An algorithm and network is described in a companion conference paper that implements a sliding Discrete Fourier Transform, such that it outputs an estimate of the DFT value for every input sample. Regular DFT algorithms calculate a complex value that is proportional to the amplitude and phase of an equivalent sine wave at the selected analysis frequency. The analysis frequency that can be selected is typically an integer multiple of the frequency increment of the DFT algorithm, and this might not necessarily correspond to the desired analysis frequency. The sliding DFT algorithm proposed here overcomes this limitation, and permits the analysis frequency to be any value up to half the sampling frequency. The proposed sliding DFT algorithm is demonstrated by analysing a synthetic sine wave, and the exhaust noise from a V8 diesel engine.

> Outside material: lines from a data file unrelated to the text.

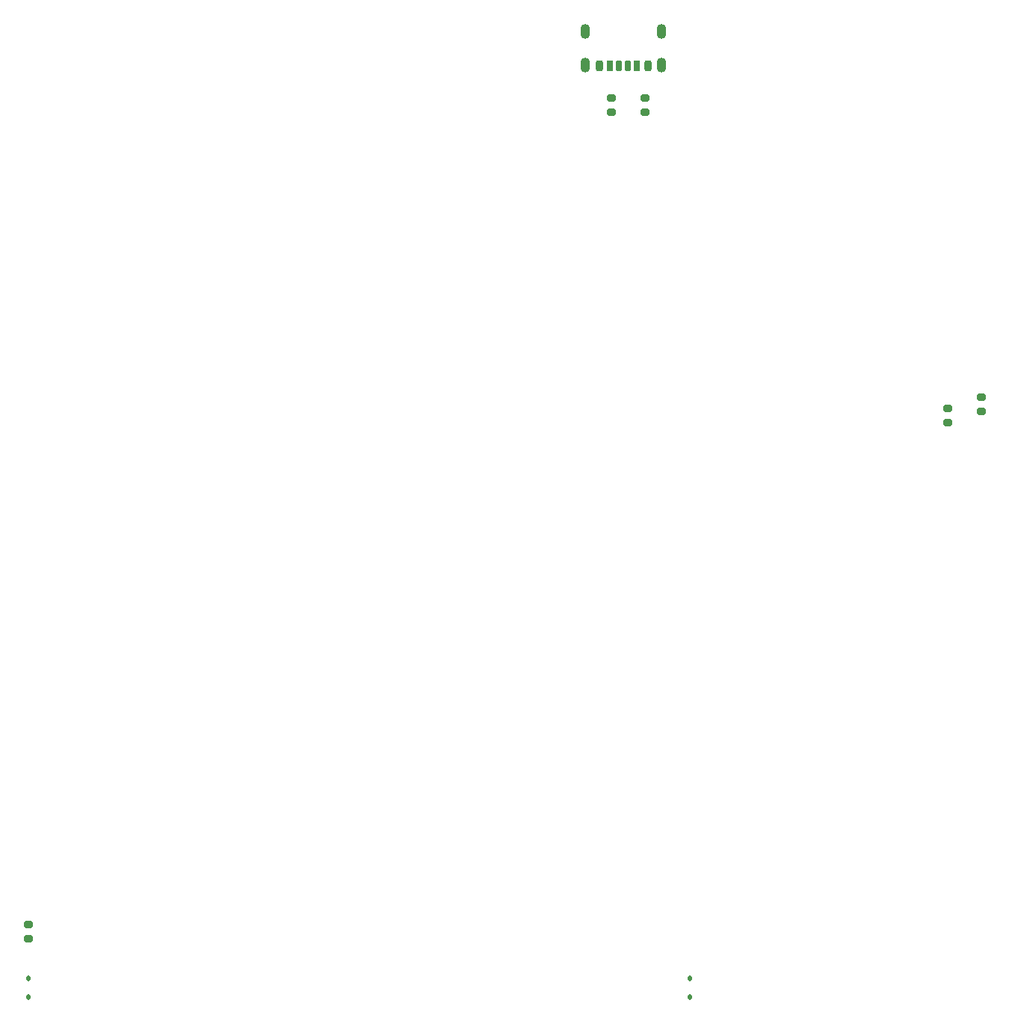
<source format=gbr>
%TF.GenerationSoftware,KiCad,Pcbnew,8.0.4*%
%TF.CreationDate,2025-07-31T13:43:54+02:00*%
%TF.ProjectId,integration_test_board,696e7465-6772-4617-9469-6f6e5f746573,rev?*%
%TF.SameCoordinates,PX1312d00PYaba9500*%
%TF.FileFunction,Paste,Top*%
%TF.FilePolarity,Positive*%
%FSLAX46Y46*%
G04 Gerber Fmt 4.6, Leading zero omitted, Abs format (unit mm)*
G04 Created by KiCad (PCBNEW 8.0.4) date 2025-07-31 13:43:54*
%MOMM*%
%LPD*%
G01*
G04 APERTURE LIST*
G04 Aperture macros list*
%AMRoundRect*
0 Rectangle with rounded corners*
0 $1 Rounding radius*
0 $2 $3 $4 $5 $6 $7 $8 $9 X,Y pos of 4 corners*
0 Add a 4 corners polygon primitive as box body*
4,1,4,$2,$3,$4,$5,$6,$7,$8,$9,$2,$3,0*
0 Add four circle primitives for the rounded corners*
1,1,$1+$1,$2,$3*
1,1,$1+$1,$4,$5*
1,1,$1+$1,$6,$7*
1,1,$1+$1,$8,$9*
0 Add four rect primitives between the rounded corners*
20,1,$1+$1,$2,$3,$4,$5,0*
20,1,$1+$1,$4,$5,$6,$7,0*
20,1,$1+$1,$6,$7,$8,$9,0*
20,1,$1+$1,$8,$9,$2,$3,0*%
G04 Aperture macros list end*
%ADD10RoundRect,0.200000X-0.275000X0.200000X-0.275000X-0.200000X0.275000X-0.200000X0.275000X0.200000X0*%
%ADD11O,1.100000X1.700000*%
%ADD12RoundRect,0.200000X0.200000X0.400000X-0.200000X0.400000X-0.200000X-0.400000X0.200000X-0.400000X0*%
%ADD13RoundRect,0.190000X0.190000X0.410000X-0.190000X0.410000X-0.190000X-0.410000X0.190000X-0.410000X0*%
%ADD14RoundRect,0.175000X-0.175000X-0.425000X0.175000X-0.425000X0.175000X0.425000X-0.175000X0.425000X0*%
%ADD15RoundRect,0.200000X-0.200000X-0.400000X0.200000X-0.400000X0.200000X0.400000X-0.200000X0.400000X0*%
%ADD16RoundRect,0.190000X-0.190000X-0.410000X0.190000X-0.410000X0.190000X0.410000X-0.190000X0.410000X0*%
%ADD17RoundRect,0.175000X0.175000X0.425000X-0.175000X0.425000X-0.175000X-0.425000X0.175000X-0.425000X0*%
%ADD18RoundRect,0.112500X0.112500X-0.187500X0.112500X0.187500X-0.112500X0.187500X-0.112500X-0.187500X0*%
G04 APERTURE END LIST*
D10*
%TO.C,R5*%
X12080000Y46275000D03*
X12080000Y44625000D03*
%TD*%
%TO.C,R4*%
X116220000Y104695000D03*
X116220000Y103045000D03*
%TD*%
%TO.C,R3*%
X120030000Y105965000D03*
X120030000Y104315000D03*
%TD*%
%TO.C,R2*%
X81930000Y138160000D03*
X81930000Y139810000D03*
%TD*%
%TO.C,R1*%
X78120000Y138160000D03*
X78120000Y139810000D03*
%TD*%
D11*
%TO.C,J11*%
X75197000Y147342000D03*
X75197000Y143542000D03*
X83837000Y147342000D03*
X83837000Y143542000D03*
D12*
X82267000Y143462000D03*
D13*
X81037000Y143462000D03*
D14*
X79017000Y143462000D03*
D15*
X76767000Y143462000D03*
D16*
X77997000Y143462000D03*
D17*
X80017000Y143462000D03*
%TD*%
D18*
%TO.C,D2*%
X12080000Y40150000D03*
X12080000Y38050000D03*
%TD*%
%TO.C,D1*%
X87010000Y40150000D03*
X87010000Y38050000D03*
%TD*%
M02*

</source>
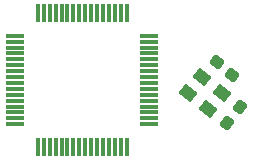
<source format=gbp>
G04 #@! TF.GenerationSoftware,KiCad,Pcbnew,(6.0.8)*
G04 #@! TF.CreationDate,2022-11-17T16:59:53+01:00*
G04 #@! TF.ProjectId,detection_pcb,64657465-6374-4696-9f6e-5f7063622e6b,rev?*
G04 #@! TF.SameCoordinates,Original*
G04 #@! TF.FileFunction,Paste,Bot*
G04 #@! TF.FilePolarity,Positive*
%FSLAX46Y46*%
G04 Gerber Fmt 4.6, Leading zero omitted, Abs format (unit mm)*
G04 Created by KiCad (PCBNEW (6.0.8)) date 2022-11-17 16:59:53*
%MOMM*%
%LPD*%
G01*
G04 APERTURE LIST*
G04 Aperture macros list*
%AMRoundRect*
0 Rectangle with rounded corners*
0 $1 Rounding radius*
0 $2 $3 $4 $5 $6 $7 $8 $9 X,Y pos of 4 corners*
0 Add a 4 corners polygon primitive as box body*
4,1,4,$2,$3,$4,$5,$6,$7,$8,$9,$2,$3,0*
0 Add four circle primitives for the rounded corners*
1,1,$1+$1,$2,$3*
1,1,$1+$1,$4,$5*
1,1,$1+$1,$6,$7*
1,1,$1+$1,$8,$9*
0 Add four rect primitives between the rounded corners*
20,1,$1+$1,$2,$3,$4,$5,0*
20,1,$1+$1,$4,$5,$6,$7,0*
20,1,$1+$1,$6,$7,$8,$9,0*
20,1,$1+$1,$8,$9,$2,$3,0*%
%AMRotRect*
0 Rectangle, with rotation*
0 The origin of the aperture is its center*
0 $1 length*
0 $2 width*
0 $3 Rotation angle, in degrees counterclockwise*
0 Add horizontal line*
21,1,$1,$2,0,0,$3*%
G04 Aperture macros list end*
%ADD10RoundRect,0.237500X-0.382607X0.004224X0.083680X-0.373368X0.382607X-0.004224X-0.083680X0.373368X0*%
%ADD11RotRect,1.300000X1.000000X321.000000*%
%ADD12RoundRect,0.075000X0.700000X0.075000X-0.700000X0.075000X-0.700000X-0.075000X0.700000X-0.075000X0*%
%ADD13RoundRect,0.075000X0.075000X0.700000X-0.075000X0.700000X-0.075000X-0.700000X0.075000X-0.700000X0*%
%ADD14RoundRect,0.237500X-0.004224X-0.382607X0.373368X0.083680X0.004224X0.382607X-0.373368X-0.083680X0*%
G04 APERTURE END LIST*
D10*
X161379712Y-100507211D03*
X162720288Y-101592789D03*
D11*
X160111528Y-101708316D03*
X161821249Y-103092821D03*
X160688472Y-104491684D03*
X158978751Y-103107179D03*
D12*
X155675000Y-98250000D03*
X155675000Y-98750000D03*
X155675000Y-99250000D03*
X155675000Y-99750000D03*
X155675000Y-100250000D03*
X155675000Y-100750000D03*
X155675000Y-101250000D03*
X155675000Y-101750000D03*
X155675000Y-102250000D03*
X155675000Y-102750000D03*
X155675000Y-103250000D03*
X155675000Y-103750000D03*
X155675000Y-104250000D03*
X155675000Y-104750000D03*
X155675000Y-105250000D03*
X155675000Y-105750000D03*
D13*
X153750000Y-107675000D03*
X153250000Y-107675000D03*
X152750000Y-107675000D03*
X152250000Y-107675000D03*
X151750000Y-107675000D03*
X151250000Y-107675000D03*
X150750000Y-107675000D03*
X150250000Y-107675000D03*
X149750000Y-107675000D03*
X149250000Y-107675000D03*
X148750000Y-107675000D03*
X148250000Y-107675000D03*
X147750000Y-107675000D03*
X147250000Y-107675000D03*
X146750000Y-107675000D03*
X146250000Y-107675000D03*
D12*
X144325000Y-105750000D03*
X144325000Y-105250000D03*
X144325000Y-104750000D03*
X144325000Y-104250000D03*
X144325000Y-103750000D03*
X144325000Y-103250000D03*
X144325000Y-102750000D03*
X144325000Y-102250000D03*
X144325000Y-101750000D03*
X144325000Y-101250000D03*
X144325000Y-100750000D03*
X144325000Y-100250000D03*
X144325000Y-99750000D03*
X144325000Y-99250000D03*
X144325000Y-98750000D03*
X144325000Y-98250000D03*
D13*
X146250000Y-96325000D03*
X146750000Y-96325000D03*
X147250000Y-96325000D03*
X147750000Y-96325000D03*
X148250000Y-96325000D03*
X148750000Y-96325000D03*
X149250000Y-96325000D03*
X149750000Y-96325000D03*
X150250000Y-96325000D03*
X150750000Y-96325000D03*
X151250000Y-96325000D03*
X151750000Y-96325000D03*
X152250000Y-96325000D03*
X152750000Y-96325000D03*
X153250000Y-96325000D03*
X153750000Y-96325000D03*
D14*
X162257211Y-105620288D03*
X163342789Y-104279712D03*
M02*

</source>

These Simulink models accompany the conference paper:
Carl Q. Howard (2022), "Application of Improved Sliding DFT Algorithm for Non-Integer k", Acoustics 2021, Annual Conference of the Australian Acoustical Society, Wollongong, New South Wales, Australia, 21-23 February 2022.
The conference paper describes applications of the sliding Discrete Fourier Transform (SDFT) that was originally proposed in the journal paper:
Lyons, R and Howard, C.Q. (2021), "Improvements to the Sliding Discrete Fourier Transform", IEEE Signal Processing Magazine, vol 38, n4, p119-127, doi: 10.1109/MSP.2021.3075416
shown as Figure 5 in the journal paper.
The Simulink model that was uploaded was 'saved as a previous version', in R2016a to enable compatibility with a wider range of Simulink releases.
Before executing the Simulink model, at the Matlab command line, initialise the variables used in the Simulink model by entering the following commands:
Fs=3750; % Hz sampling frequency
nDFT=500; % number of lines for DFT
nFFT=2^9; % number of lines for FFT 2^9=512
Next, in the Simulink model, click the 'Run' button. The 'Amplitudes Scope' will display the DFT values of the various algorithms. The initial display of the results is confusing because there are so many results that are compared. In the legend of the graph, click the various lines to turn their display in the graph on and off. The 'datum' curve of interest is the yellow line labelled 'convert_DFT_amplitude', that shows the desired value that all algorithms should track towards. The proposed sliding DFT algorithm is labelled in the legend as 'Lyons and Howard Fig 5/1', as the curve with the red dots.
Other algorithms that are implemented and compared in the attached Simulink model include:
- Duda, K. (2010), "Accurate, Guaranteed Stable, Sliding Discrete Fourier Transform", IEEE Signal Processing Magazine, DSP Tips and Tricks, November, p124-127. DOI:10.1109/MSP.2010.938088
- Sysel and Rajmic, "Goertzel algorithm generalized to non-integer multiples of fundamental frequency", EURASIP Journal on Advances in Signal Processing 2012 2012:56. doi:10.1186/1687-6180-2012-56
- Fast Fourier Transform (FFT) algorithm.